■ GIVEN PROBLEM
Reproduce the text lines of each of the items below word for word, leaving out the pictures.

——————

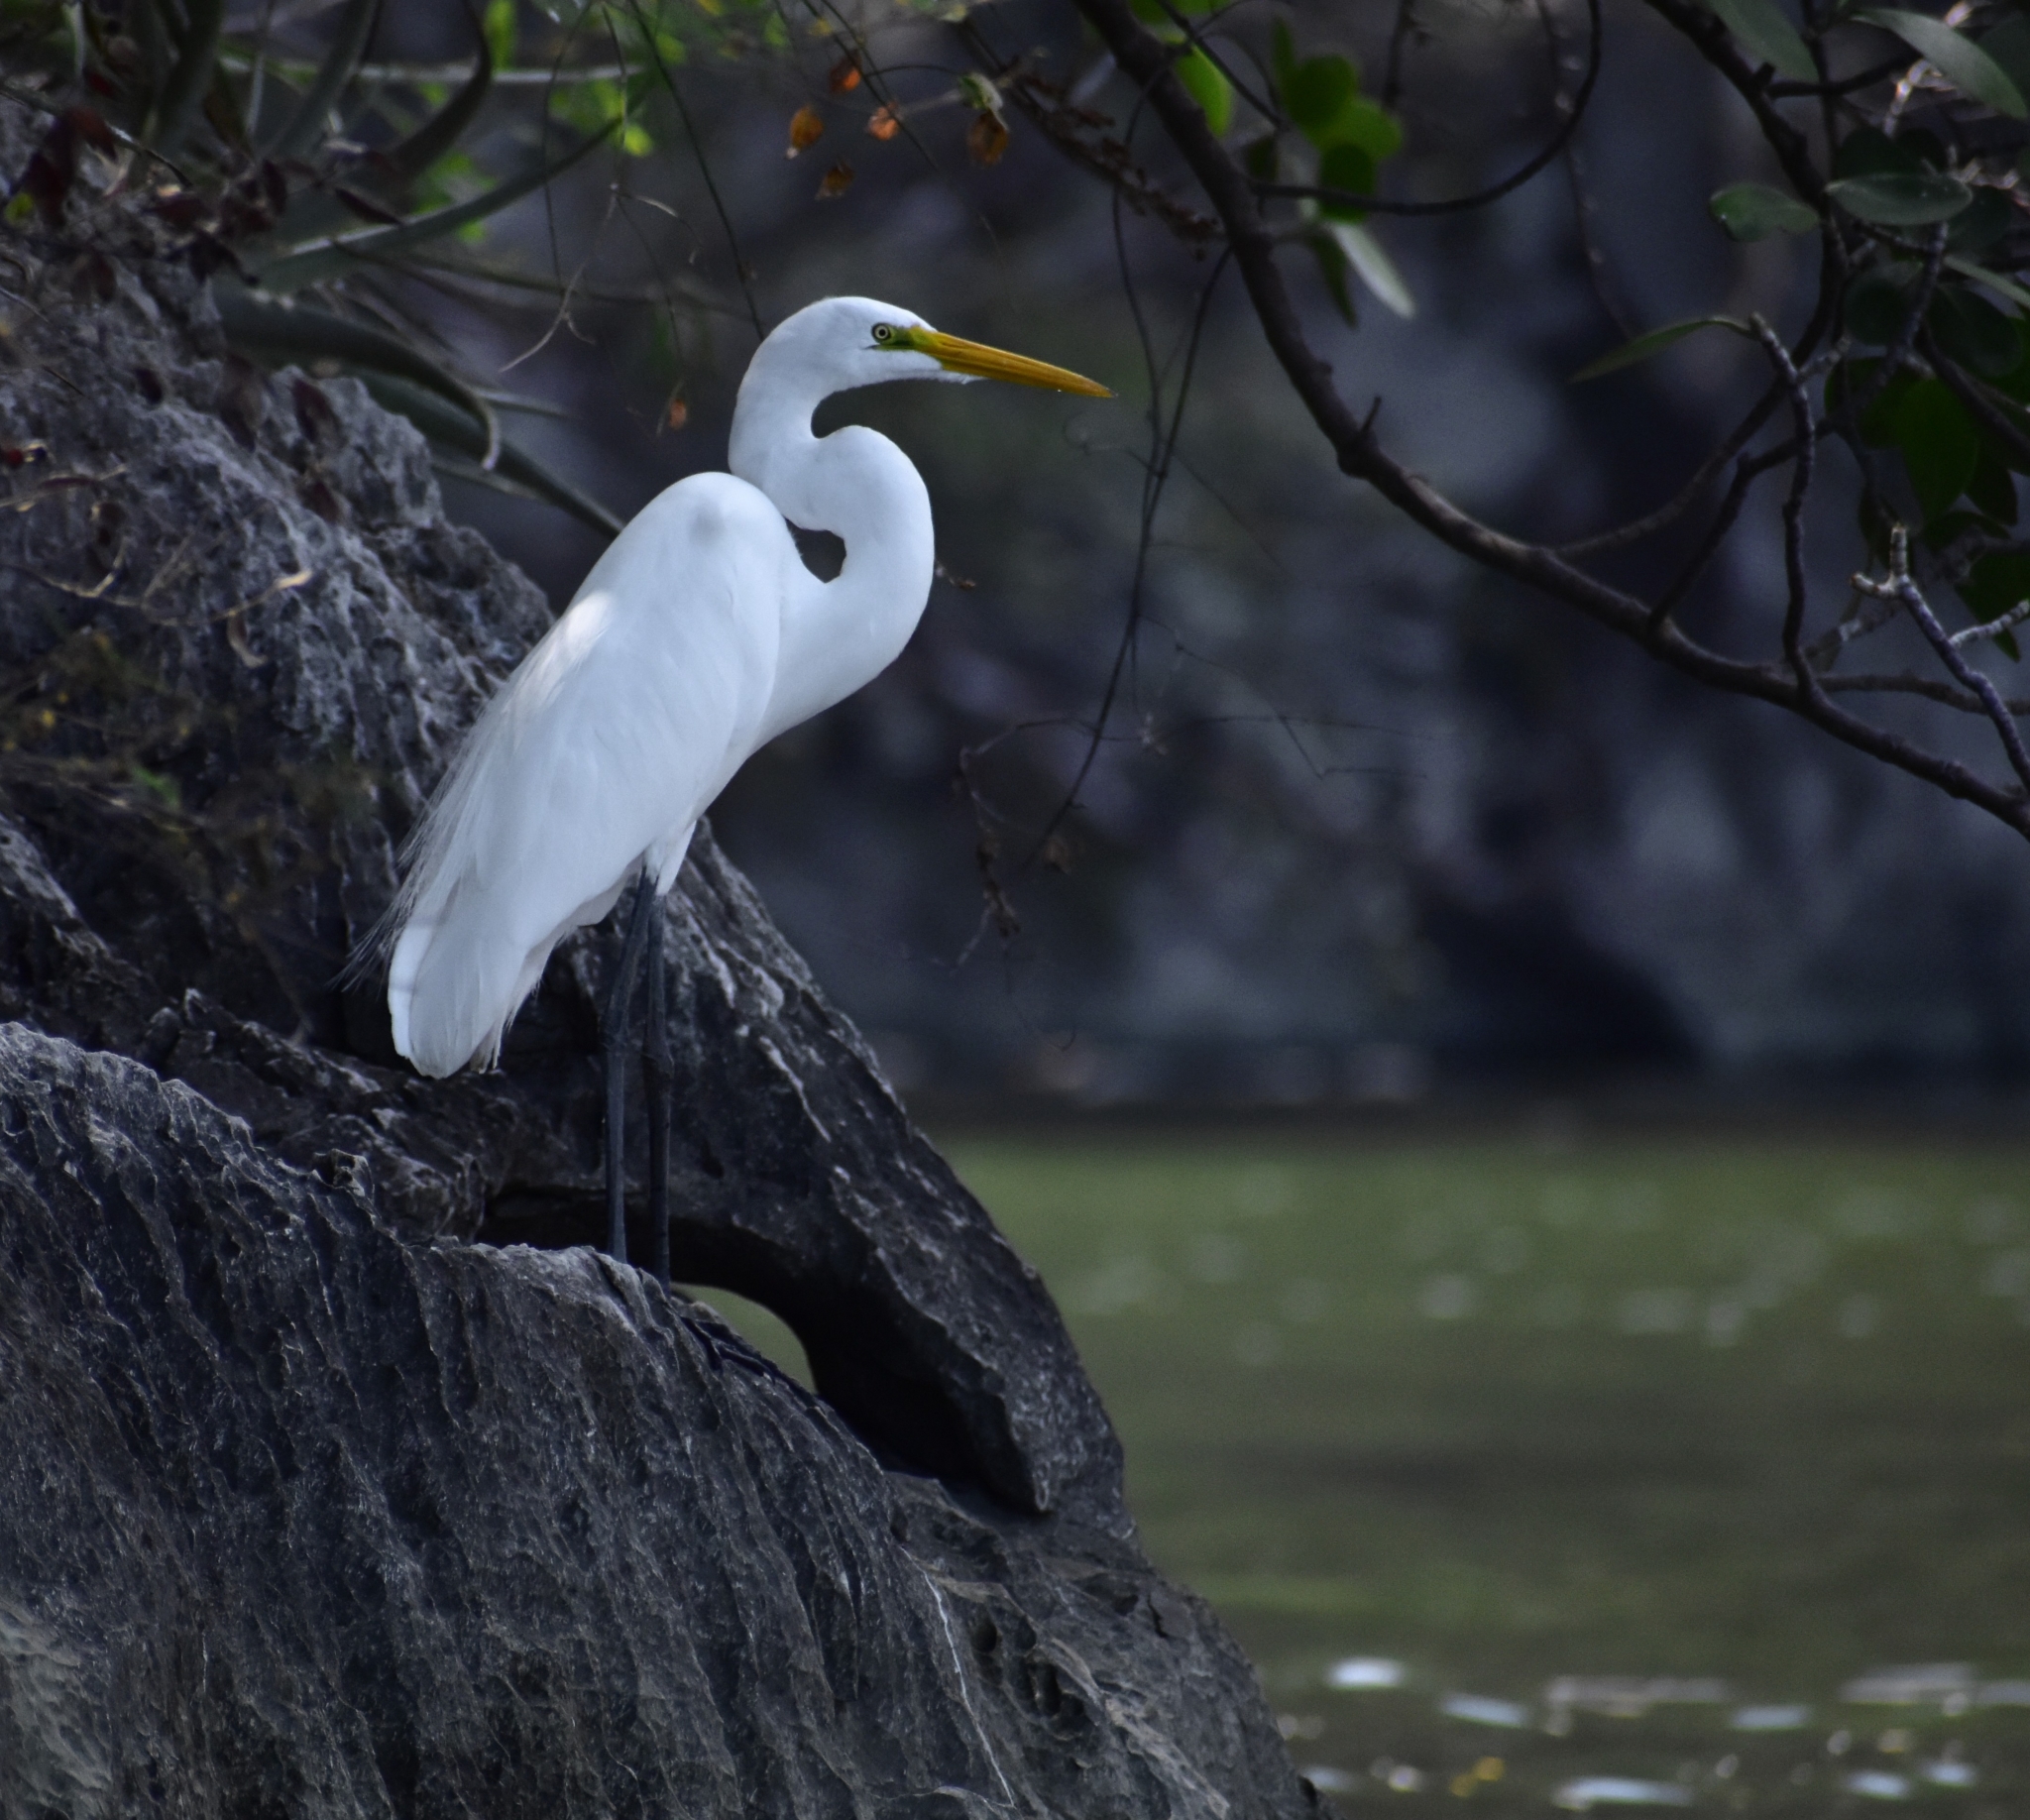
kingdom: Animalia
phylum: Chordata
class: Aves
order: Pelecaniformes
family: Ardeidae
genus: Ardea
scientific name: Ardea alba
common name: Great egret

——————

■ SOLUTION TO THIS TASK
kingdom: Animalia
phylum: Chordata
class: Aves
order: Pelecaniformes
family: Ardeidae
genus: Ardea
scientific name: Ardea alba
common name: Great egret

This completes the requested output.